• YOUR OBJECTIVE: List every line in the data below that contains the string "label", matching case exactly.

• INFORMATION SHOWN:
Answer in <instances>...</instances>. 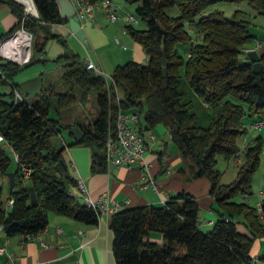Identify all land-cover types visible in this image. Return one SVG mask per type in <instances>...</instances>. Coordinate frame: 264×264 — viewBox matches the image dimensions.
I'll return each instance as SVG.
<instances>
[{
    "label": "trees",
    "instance_id": "obj_1",
    "mask_svg": "<svg viewBox=\"0 0 264 264\" xmlns=\"http://www.w3.org/2000/svg\"><path fill=\"white\" fill-rule=\"evenodd\" d=\"M33 1L38 17L26 14L23 4L7 0L17 18L9 33L22 23L33 33L30 59L18 63L0 55V83L12 85L10 92L0 93V133L13 155L18 156L17 168L9 174L14 187L7 198H3L0 187V225L8 236L37 235L47 227L50 211L88 224L99 221L92 207L71 195V188L78 182L65 155V144L55 140L63 126L69 129L72 125L50 116L53 95L57 96L58 111L75 102L77 96L69 93L71 90L56 93L53 87L43 89L33 100L15 96L19 89L13 83L14 76L42 60L47 41L56 39L63 45L67 42L52 30L53 24L68 23V19L61 17L55 0ZM127 1L138 4L135 14L146 23L143 28L133 24L126 28L143 45L147 61L128 60L115 66L112 77L123 97L121 105L145 112L147 127L162 123L168 128L172 141L190 162L193 177L209 178L218 217L212 229L204 232L199 224V201L185 190L171 195L162 205L123 207L109 218L117 263L264 264V254H251L255 239L264 236V218L256 206L235 200L237 195L253 193L252 181L260 165L263 136L255 137L245 149V161L233 182L221 183V172L216 168L217 154L228 158L240 152L236 139L247 133L246 118L251 122L264 119V54L262 69L254 72L253 63L245 59L243 51L246 44L254 41L245 11L236 9L232 16H227L218 8L208 10L216 3L247 1L264 14V0ZM172 7H177L179 13L170 14L168 9ZM163 51L168 60L166 75L162 70ZM63 58L71 60L63 77L70 84L78 82L84 87L80 97L84 103L90 91L97 93V115L89 123L81 124L84 135L76 142L91 148L92 171L103 172L107 166L106 136L118 108L115 91L104 77L88 69L78 54H64L56 60ZM183 76L211 109L209 125L200 124L193 111L192 101L181 87ZM7 146L0 144V174H5L11 163ZM24 167L31 169L30 185L23 184ZM10 198L14 203L7 211L5 204ZM261 203L264 215V198ZM240 215L252 234L238 229L236 217ZM153 230L163 234L164 243L150 239Z\"/></svg>",
    "mask_w": 264,
    "mask_h": 264
},
{
    "label": "crops",
    "instance_id": "obj_2",
    "mask_svg": "<svg viewBox=\"0 0 264 264\" xmlns=\"http://www.w3.org/2000/svg\"><path fill=\"white\" fill-rule=\"evenodd\" d=\"M113 2L117 3L121 9H128L123 4L124 0H113ZM104 13L102 8L97 9L93 21L85 22L83 25L88 38L87 42L83 41V45L88 51V56L103 69V48L108 50V54L116 65L124 63L128 59L142 62L145 57L147 61V54L143 45L130 32L117 30L115 26L108 25L102 15ZM16 22L17 18L11 12L9 3L2 1L0 3V37L3 35L4 37L8 36L9 32L16 25ZM52 30L61 34L66 39V45H63L56 39H49L40 56L44 60L24 67L14 76L13 83L18 87L19 93L25 98L30 97L31 94L35 96L40 93L46 85L48 86V83L50 84L49 87H54L55 85L52 83V80L45 79L44 73H42V76H38L39 70L32 69L35 64H45L48 59L56 57V60L58 57L66 55L64 52H66L67 48L64 49L60 44L64 47L71 45L70 51L73 52L72 54L78 55L79 49L76 48L75 50L74 47L83 46L67 24H53ZM261 32H264V30ZM115 35L119 37L121 44L123 42L126 47L118 44L116 41L115 44L119 47L116 45L110 46L114 44L112 38ZM256 41L254 40L253 42ZM263 47L264 43L261 44L260 48L262 49ZM91 49L94 51H90ZM94 52L98 60L94 58ZM11 88L12 85L9 83H0V93H8L11 91ZM92 92L95 91L89 92L86 103L80 102L77 96L75 102L80 105L81 109L78 114H65L58 111L59 116L56 118H60L63 123L70 125L78 122L80 127L81 124H87L95 119L97 107L95 108L96 105L92 106V100L96 101L97 93L95 92L91 95ZM144 108H146V105ZM131 109L133 108H128V110ZM140 121L149 147L146 157L151 163V173L156 180L157 189L153 186L142 187L144 180L142 179V169L139 166L119 167L106 161L107 166L105 171L93 172L91 168V148L77 143L70 132V128H62L61 136L66 146L65 155L70 162L73 176L76 179H84L92 197L95 198L102 193H108L111 196V204L117 202L122 208L142 204L162 205L171 195L185 190L194 195L199 201L200 221L204 220L205 222L206 220V223L213 225L218 217V212L214 209L216 204L210 194L209 178L206 176L194 178L190 162L183 157L178 147L172 146L168 150L165 136H170V133L164 124L158 123L153 127H147L146 120L143 123L141 115ZM151 134L155 135V139L150 138ZM167 164H170L172 167L170 171L166 170ZM15 170L10 172V174L14 173ZM26 177L29 178L28 176ZM9 179L10 195L14 186L11 177ZM23 184L30 185V181L29 183L23 182ZM0 187L3 194L2 184ZM71 191L80 194L77 186L72 187ZM110 215L102 214L97 224H88L73 217L50 211L49 223L46 229L31 237L23 235L8 236L0 228V245L6 246L7 250L14 254V259L12 260L6 253L0 255V264H118L113 252L114 232L109 225ZM200 227L202 228V226ZM58 228L62 229L61 233L57 232ZM155 240L158 243L165 242L162 237L159 238L158 236H156ZM259 240L260 238L255 239L251 250V254L254 257L260 251L261 243ZM261 251L264 252V247L261 248Z\"/></svg>",
    "mask_w": 264,
    "mask_h": 264
},
{
    "label": "rangeland",
    "instance_id": "obj_3",
    "mask_svg": "<svg viewBox=\"0 0 264 264\" xmlns=\"http://www.w3.org/2000/svg\"><path fill=\"white\" fill-rule=\"evenodd\" d=\"M115 4L118 5L117 3H115ZM123 4L128 9H126V10L121 9L119 7V5H118V7H119V11L124 16H126L127 13H129L128 11H130V13H132V14H135V9L138 5L137 3H131V2H128L127 0H124ZM214 8L215 9L218 8V9L222 10L227 16H232L236 9H241V10L245 11L250 18V22H251L250 27H251L252 33H259L262 30H264V14L258 13L247 1H242L239 3H230V2L216 3V4H213L212 6H210V8L208 10H212ZM168 12L170 14H178L179 13L177 7L169 8ZM102 15L105 18V21H107V24L115 26L117 30H121V31L125 32V26L130 24V23L126 22L124 18L119 19L118 21H111L107 17L106 13H104ZM145 24L146 23L141 20L138 23H134L133 26L138 27V28H141V27L143 28V27H145ZM5 32H7V31H5ZM261 33H264V32H261ZM116 38H119V37L117 35H115L112 38V42L114 44L110 45L111 47L116 45L115 44ZM254 40H257V41L256 42L252 41L251 43L246 44L244 46L245 49H252V48L258 49L259 47H261V44L263 42L260 41L259 39H256V38H254ZM80 42L83 45V41H81L79 39V43ZM122 44L124 45L123 42H122ZM60 45L64 49L67 48L66 52H64V53L69 54V55H71L73 53L72 51H70V48L72 47L71 45H69L68 47H64L62 44H60ZM117 47H119V46H117ZM74 48H75V50H76V48L79 49L78 53H79L80 59L82 61H85L88 58V51L86 50L84 45L74 47ZM90 51H94V50L91 49ZM102 53H103V57H104V66H103L104 71H105L107 76H111L112 75L111 73L113 72L116 64L112 60V57L108 54V50L103 48ZM55 58L48 59L45 64H43V63L35 64L34 68H32V67L31 68L39 70L40 73L38 74V76H42L43 75L42 73H44L45 79L52 80V83L55 84L53 87V90L56 91V93L68 92L69 90H71L69 93L75 94L76 96H78V100L80 102L84 103V101L80 98L84 94V91H83L84 87L78 82L70 84L63 77V74H64L65 70L67 69L66 64L69 63L71 60L67 59V58H63L61 61H58V60L56 61ZM94 58L96 60H98L95 52H94ZM128 60H133V59H128ZM145 61H146V59L144 57L142 62H145ZM49 86H50V84L48 83V86L46 85L44 87V89H49L50 88ZM181 87L187 93V98L192 101V109L196 113V115L198 116V120H199L200 124H202L204 126L209 125L212 121L211 109L207 108L205 103L193 92V90L189 86V84H188V82L184 76L182 77V80H181ZM94 93L95 92H92L91 95H93ZM33 96L34 95L31 94L30 97H26V98H27V100H33V98H34ZM52 102H53V106H52L51 111H50L51 117L56 118L59 116V113L78 114L79 111H81L80 105L78 103L76 104V102H73V103L71 102V104H69V105L65 104L66 106H63L59 110V113H58L57 96L56 95H53V101ZM93 105L94 106L96 105V101L94 102L92 100V106ZM96 107L97 106H95V108ZM140 115H141L142 122L144 123L145 122V118H144L145 112H141ZM246 122H247V126H248L247 133L239 136L236 139V144H237L238 148L240 149V152L237 155L231 156L228 158L224 154H221V153L217 154L216 168L219 169V171L221 172V183H223V184H229L237 178L239 167L245 161V154H244L245 149L247 148V146L249 144H252L254 142V138L257 137L258 135H262L263 141H264V127L252 128L251 127V120L248 118H246ZM55 140L64 144V140H63L61 135H58L55 138ZM165 141L167 142L166 144L168 145V150H170L172 148V146L177 147V145H175V143L171 140L170 136H168V135L165 136ZM164 144H165V142H164ZM245 145H246V148H245ZM6 148H7V152L9 153V155L12 159H11V163L8 167L7 172L5 174H0V177H1L0 185L2 184V187H3L4 198L5 197L7 198V196L9 195V180H10L9 174H10V172H12L13 170H15L17 168V161L15 159V156L13 155V152L10 150V148L8 146ZM23 179H24V181H23L24 183H29V181H30V179L27 178L26 176H24ZM252 190H253L252 194H250L248 196H243L241 194L237 195L235 197V200L236 201H243L244 200V201L248 202L250 205L257 206L258 203L264 198V147H263L261 155H260V165H259L257 171L255 172L254 176H253ZM236 219L238 220V224H237L238 229L241 232L252 234L249 227L245 224L246 219L244 218L243 215L237 216ZM206 222H207L206 220H205V222H204V220L200 221V226H202V228L201 227L200 228L204 232L210 231L213 227L212 224H209ZM150 235H151L150 236L151 240H153V241H156L155 240L156 236H158L159 238L162 237L163 241L165 240L163 237V234L160 231L153 230L150 232ZM257 238H260L259 242L261 243L260 251H259V254L257 255V256H260V255L264 254V252L261 251V248L264 247V237H257Z\"/></svg>",
    "mask_w": 264,
    "mask_h": 264
},
{
    "label": "built area",
    "instance_id": "obj_4",
    "mask_svg": "<svg viewBox=\"0 0 264 264\" xmlns=\"http://www.w3.org/2000/svg\"><path fill=\"white\" fill-rule=\"evenodd\" d=\"M2 1L7 0H0ZM24 5L25 13L31 14L33 16L38 17V11L35 9L34 11H30L26 5L19 0H15ZM75 7L76 14L78 15L82 26L85 22L93 21L95 11L97 9L102 8L106 13L107 17L111 21H118L119 19H125L126 22L130 24L138 23L140 20L136 14L127 13L124 16L120 11L118 5H116L113 0H70ZM125 31H128L125 26ZM24 33L27 36V45L24 46L22 34ZM117 43L121 44L119 38L115 39ZM126 47L125 45L121 44ZM32 46H33V33L25 28L22 23L20 27L14 29L8 36L0 39V55L9 60H13L18 63H24L28 61L32 54ZM28 49V51H26ZM254 49V48H252ZM251 49L243 48V51L246 52ZM16 55L23 56L24 58L17 59ZM86 67L88 69L93 70L96 74L104 77L109 86L113 87L115 91L116 104L118 105L117 110L114 114V122L113 125L109 127L108 134L106 136L105 141V154L106 161L108 163H113L116 166H139L142 169V179L144 182L142 183V187L146 188L148 186H153L157 189L156 180L151 173V163L147 160V152H148V143L147 138L143 132L141 121H140V112L137 109H125L122 105V95L119 92L118 86L114 81L112 75L107 76L104 69L96 64V62L88 56L86 60ZM16 99H21L23 96L19 93V91H15ZM208 106L207 104H205ZM252 128H262L264 127V119H257L251 122ZM151 139H155V135H150ZM0 143L4 146H7L8 143L5 140L4 136L0 133ZM4 143V144H3ZM246 148V145H245ZM15 157L17 158V153H15ZM165 159V156H164ZM171 165H166V170H171ZM25 176H28L31 172L29 167L23 168ZM78 189L79 193L82 197L85 198V201L88 206L92 207L99 215L102 214H112L113 212L122 208L117 202L111 204V196L108 193H102L98 197H92L88 187L83 178H78ZM14 203V199L10 198L7 200L5 204V208L8 211L11 209ZM165 203V202H164ZM257 212L260 214L261 218H264L263 215V207L261 201L258 203ZM0 228H3L0 225ZM46 229V228H45ZM62 229L58 228L57 232L61 233ZM51 246V244H49ZM6 253L8 257L12 260L14 259V254L7 250L6 246L0 245V255Z\"/></svg>",
    "mask_w": 264,
    "mask_h": 264
},
{
    "label": "water",
    "instance_id": "obj_5",
    "mask_svg": "<svg viewBox=\"0 0 264 264\" xmlns=\"http://www.w3.org/2000/svg\"><path fill=\"white\" fill-rule=\"evenodd\" d=\"M55 2L59 7V12H60L61 17L68 19L67 26L70 28V30L81 41L87 42L88 38H87L86 31L83 28L78 15L76 14V10L72 2L70 0H55ZM34 6H35V3H34ZM35 9H36V6H35ZM252 35L254 36V38L259 39L260 41L264 43V33H252ZM263 54H264V47L262 49L260 47L258 49L257 48L251 49L245 53V59L253 63L254 72H259L262 69L263 62L261 61V57L263 56ZM162 61H163V69H162L163 74L166 75L168 60H167V57L164 51H163ZM63 128H66V127L63 126ZM70 132L73 134L76 141H79L84 135V132L81 129L78 122H76L74 125L70 127ZM71 195L74 198L78 199L82 204L86 203L85 198L82 197L80 194L72 192Z\"/></svg>",
    "mask_w": 264,
    "mask_h": 264
},
{
    "label": "bare ground",
    "instance_id": "obj_6",
    "mask_svg": "<svg viewBox=\"0 0 264 264\" xmlns=\"http://www.w3.org/2000/svg\"><path fill=\"white\" fill-rule=\"evenodd\" d=\"M19 1H22L30 11L35 10L33 0H19ZM22 34H24V33H22ZM22 37H23L24 41L26 40V43L24 42V46H25V45H27V42H28L27 36L24 34V35H22ZM26 51H28V49H26ZM16 57H17V59H21V60L24 58L23 56H18V55H16Z\"/></svg>",
    "mask_w": 264,
    "mask_h": 264
}]
</instances>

• RESPONSE TO THE EXERCISE:
    "label": "trees",
    "label": "crops",
    "label": "rangeland",
    "label": "built area",
    "label": "water",
    "label": "bare ground",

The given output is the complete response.